А Рэтлиф смотрел на меня. То есть он все время на меня
смотрел. Но, понимаете, я вдруг в испуге подумал, а не забыл ли я про него
на миг?
- Что? - переспросил я. - Что вы сказали?
- Сказал, что вы не правы. Насчет того, как Эк получил место ночного
сторожа при нефтеналивном баке. На этот раз Манфред де Спейн тут ни при
чем. Это все масоны.
- Что? - сказал, нет, крикнул я.
- Вот именно. Эк был самым что ни на есть главным масоном на
Французовой Балке среди масонов дядюшки Билла Уорнера. Это дядя Билл велел
джефферсонским масонам найти для Эка хорошую, легкую инвалидную работу.
- Это так опасно? - сказал я. - Неужто так опасно?
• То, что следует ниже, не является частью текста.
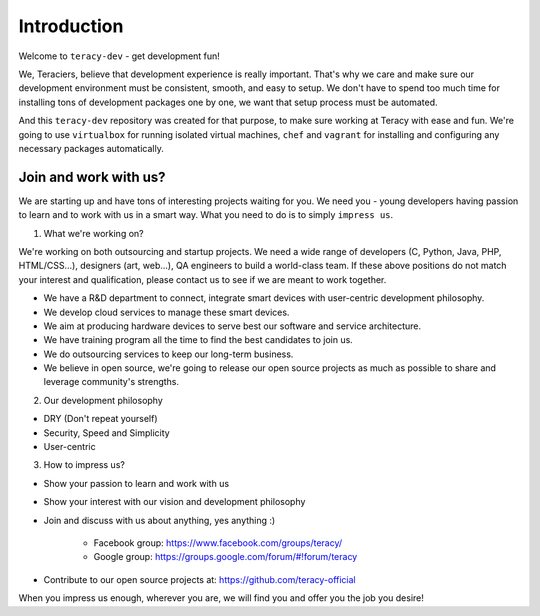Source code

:Introduction
============

Welcome to ``teracy-dev`` - get development fun!

We, Teraciers, believe that development experience is really important. That's why we care and make
sure our development environment must be consistent, smooth, and easy to setup. We don't have to
spend too much time for installing tons of development packages one by one, we want that setup
process must be automated.

And this ``teracy-dev`` repository was created for that purpose, to make sure working at Teracy with
ease and fun. We're going to use ``virtualbox`` for running isolated virtual machines, ``chef`` and
``vagrant`` for installing and configuring any necessary packages automatically.


Join and work with us?
----------------------

We are starting up and have tons of interesting projects waiting for you. We need you - young
developers having passion to learn and to work with us in a smart way. What you need to
do is to simply ``impress us``.

1. What we're working on?

We're working on both outsourcing and startup projects. We need a wide range of developers (C,
Python, Java, PHP, HTML/CSS...), designers (art, web...), QA engineers to build a world-class team.
If these above positions do not match your interest and qualification, please contact us to see if
we are meant to work together.

- We have a R&D department to connect, integrate smart devices with user-centric development
  philosophy.

- We develop cloud services to manage these smart devices.

- We aim at producing hardware devices to serve best our software and service architecture.

- We have training program all the time to find the best candidates to join us.

- We do outsourcing services to keep our long-term business.

- We believe in open source, we're going to release our open source projects as much as possible to
  share and leverage community's strengths.

2. Our development philosophy

- DRY (Don't repeat yourself)

- Security, Speed and Simplicity

- User-centric

3. How to impress us?

- Show your passion to learn and work with us

- Show your interest with our vision and development philosophy

- Join and discuss with us about anything, yes anything :)

    + Facebook group: https://www.facebook.com/groups/teracy/

    + Google group: https://groups.google.com/forum/#!forum/teracy

- Contribute to our open source projects at: https://github.com/teracy-official

When you impress us enough, wherever you are, we will find you and offer you the job you desire!
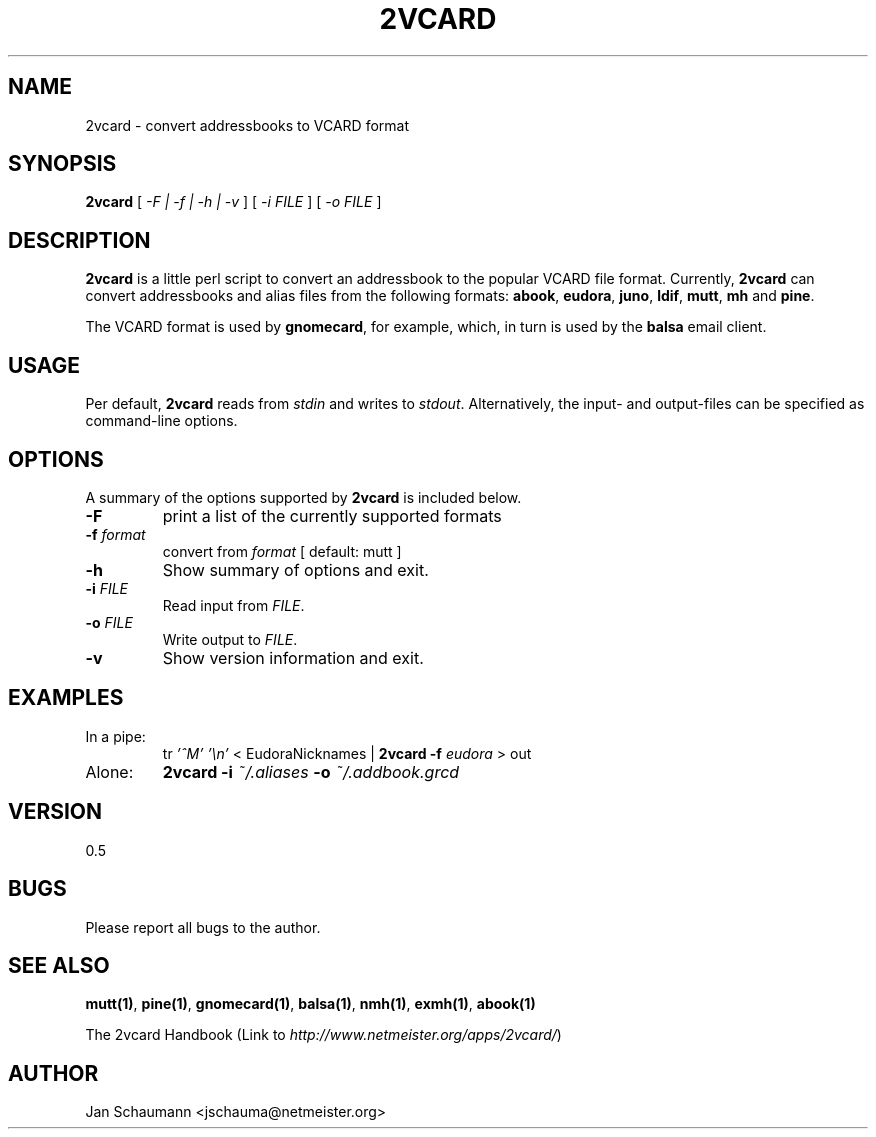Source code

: .\"
.\" This page was created on 2001-10-10 22:04:52 by makeman.pl
.\" ``makeman.pl'' is part of the ``MakeMan'' project.
.\" For more information, please see http://mama.sourceforge.net
.\"
.TH 2VCARD 1 "March 08th, 2003" "2vcard" "Addressbook conversion tools" 

.SH NAME
2vcard \- convert addressbooks to VCARD format

.SH SYNOPSIS
\fB2vcard\fR
[ \fI\-F | \-f | \-h | \-v \fR ] [ \fI
\-i \fR\fIFILE\fR ] [ \fI
\-o \fR\fIFILE\fR ] 

.SH "DESCRIPTION"
.PP
\fB2vcard\fR is a little perl script to convert an
addressbook to the popular VCARD file format.
Currently,
\fB2vcard\fR can convert addressbooks and alias files from the following
formats: \fBabook\fR, \fBeudora\fR, \fBjuno\fR, \fBldif\fR,
\fBmutt\fR, \fBmh\fR and \fBpine\fR.
.PP
The VCARD format is used by \fBgnomecard\fR, for
example, which, in turn is used by the \fBbalsa\fR
email client.

.SH "USAGE"
.PP
Per default, \fB2vcard\fR reads
from \fIstdin\fR and
writes to \fIstdout\fR. Alternatively,
the input\- and output\-files can be specified as command\-line
options.

.SH "OPTIONS"
.PP
A summary of the options supported by
\fB2vcard\fR is included below.
.\" Begin List
.TP
\fB\-F\fR
print a list of the currently supported formats
.TP
\fB\-f \fR\fIformat\fR
convert from \fIformat\fR [
default: mutt ]
.TP
\fB\-h\fR
Show summary of options and exit.
.TP
\fB\-i \fR\fIFILE\fR
Read input from \fIFILE\fR.
.TP
\fB\-o \fR\fIFILE\fR
Write output to \fIFILE\fR.
.TP
\fB\-v\fR
Show version information and exit.
.\" End List

.SH "EXAMPLES"
.\" Begin List
.TP
In a pipe:
tr \fI'^M'\fR \fI'\\n'\fR < EudoraNicknames |
\fB2vcard \-f\fR \fIeudora\fR > out
.TP
Alone:
\fB2vcard \-i\fR
\fI~/.aliases\fR \fB\-o\fR
\fI~/.addbook.grcd\fR
.\" End List

.SH "VERSION"
.PP
0.5

.SH "BUGS"
.PP
Please report all bugs to the author.

.SH "SEE ALSO"
.PP
\fBmutt(1)\fR, \fBpine(1)\fR,
\fBgnomecard(1)\fR, \fBbalsa(1)\fR,
\fBnmh(1)\fR, \fBexmh(1)\fR,
\fBabook(1)\fR
.PP
The 2vcard
Handbook (Link to \fIhttp://www.netmeister.org/apps/2vcard/\fR)

.SH "AUTHOR"
.PP
Jan Schaumann <jschauma@netmeister.org>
Неужели тот, что
идет вслед за Эком, настолько гадок, страшен и опасен, что самому Биллу
Уорнеру, хотя он живет за двадцать две мили от Джефферсона, пришлось
распространить свое влияние, чтобы спасти от него Французову Балку? Ведь
вслед за Эком за ресторанную стойку встал А.О., кузнец, он же учитель, он
же двоеженец, или продолжатель рода путем двоеженства, - тощий низкорослый
и болтливый тип с лицом хорька, неумолчно извергавший поток избитых
поговорок и присловий, совершенно бессвязных и ни к чему отношения не
имеющих; сам он даже вместе с кузнечным молотом не потянул бы на весах
столько, сколько весила наковальня, отнятая и присвоенная им; он (это все
Рэтлиф, Рэтлиф всегда и везде) прибыл, без умолку болтая, на Французову
Балку, вернее, явился, так и не закрывая рта, однажды утром в кузницу
Уорнера, которой в течение пятидесяти лет заправлял старик Трамбл, за
кузнеца и за подручного.
Но кузнец он был никакой, этот А.О. Он просто занимал место. Работал
другой, наш Эк, его двоюродный брат (или кем он там ему приходился - а
может быть, достаточно обоим носить фамилию Сноупс, пока не окажешься
недостойным этого, как оказался Эк, - чтобы как два масона быть навеки
клятвенно связанными в борьбе с жизнью, если не станешь вероотступником,
как Эк), - он и делал всю работу, этот Эк. До того дня, того утра, когда
"служка", Эк, еще не явился, а верховному пастырю, очевидно, пришло в
голову, что это его право, его власть - самому служить обедню и никто ему
помешать не может: то самое утро, когда Джек Хьюстон привел своего мощного
жеребца и Сноупс сразу вогнал ему гвоздь под копыто, после чего Хьюстон
схватил Сноупса и швырнул его в чан с водой вместе с его молотом, и как-то
ухитрился сдержать взбешенного коня, и отодрать подкову вместе с гвоздем,
а потом вывести коня на улицу, привязать его и, вернувшись в кузницу,
снова швырнуть Сноупса в чан.
И учитель он был никакой. Причем он не просто узурпировал это место у
какого-нибудь чужака, он буквально украл это звание у своего родственника.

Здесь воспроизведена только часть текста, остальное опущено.